I can see the Content-Encoding=gzip header and this time I have not changed the lua_zlib.c instead of that I have passed the argument to deflate() as you suggested above.

Thanks,

brimworks commented 10 years ago

Have you tried removing this line just to make sure that this is indeed a problem with lua-zlib?

ngx.arg[1] = string.gsub(ngx.arg[1], "SEARCH", "REPLACE")

...some other things I would try is using a packet sniffer (such as tcpflow) to verify that there isn't something else wrong. For example, HTTP can either be "chunk" encoded or specify an explicit Content-Length... if the Content-Length was not updated after the gzip then the browser could be doing a "short read"... if "chunk"ed then the special "0" sized chunk that indicates the end could be prematurely inserted.

So, basically I'm suggesting ways to make sure that the blame is really with lua-zlib :).

Thanks, -Brian

bhargavtrivedi commented 10 years ago

Hi,

Yes I tried with removing that string.gsub line too. I also tried to print inflated stream as error in log file and also noticed that it prints the half HTML content in log too.

Yes Content-Length can be the problem but I set it to nil so it should not be the issue.

I have tried to process (decompress then modify then compress again) the same compressed HTML file and it works.

But when I use same code (lua-zlib) with Nginx it doesn't work.
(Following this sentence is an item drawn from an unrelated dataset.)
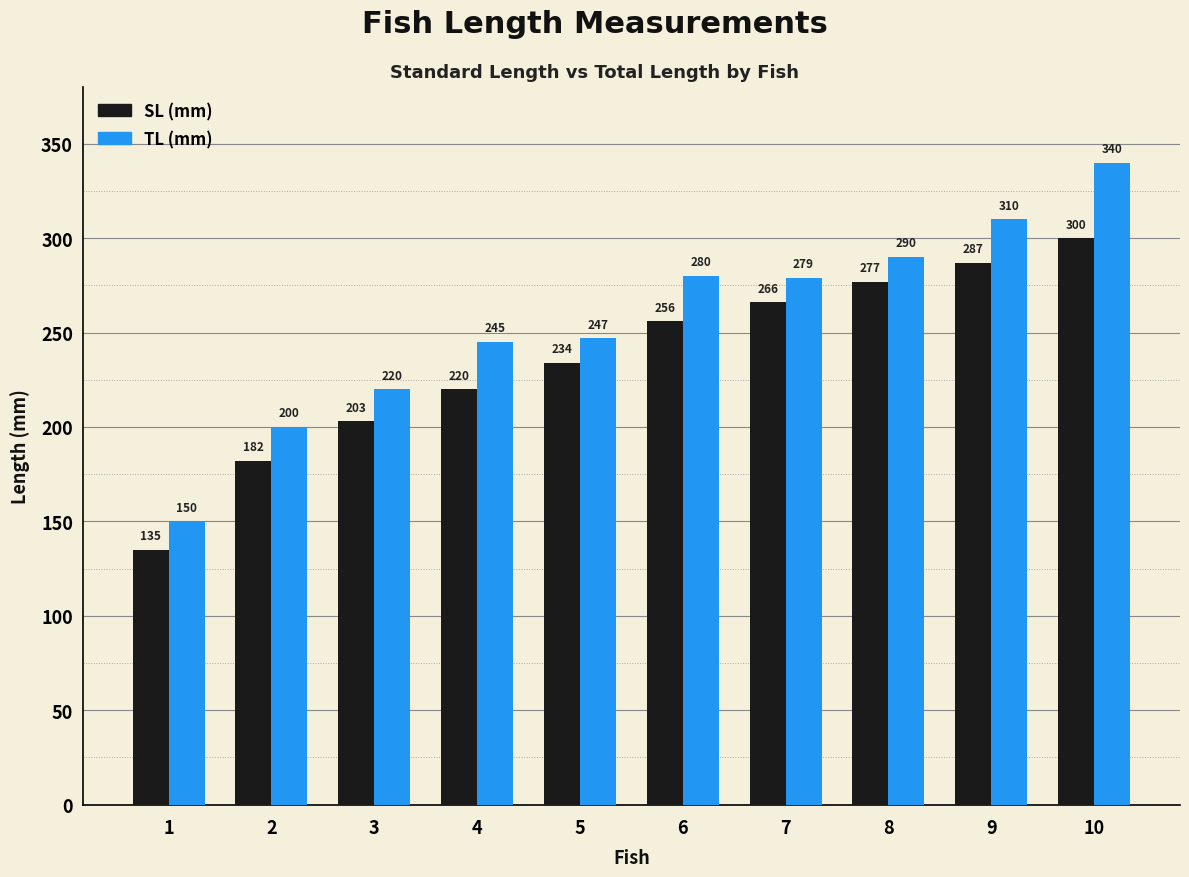

How many data points in TL (mm) are less than 279?

5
If I don't use gzip compression then it works just fine.

Yes HTTP response can be in multiple chunks , How does inflate/deflate work in that case?

I also tried with initializing inflate stream separately (only once for multiple chunks) but in that case I got same result with below error.

IllegalState: calling inflate function when stream was previously closed stack traceback: [C]: in function 'stream'

Thanks, Bhargav

brimworks commented 10 years ago

Can you give me some sample input to deflate that causes this partial compression? Can you put it in a "gist"? https://gist.github.com/

Thanks, -Brian

bhargavtrivedi commented 10 years ago

Hi,

Finally the issue is not with lua-zlib, it was because of chunk data.

Thanks for you help on this.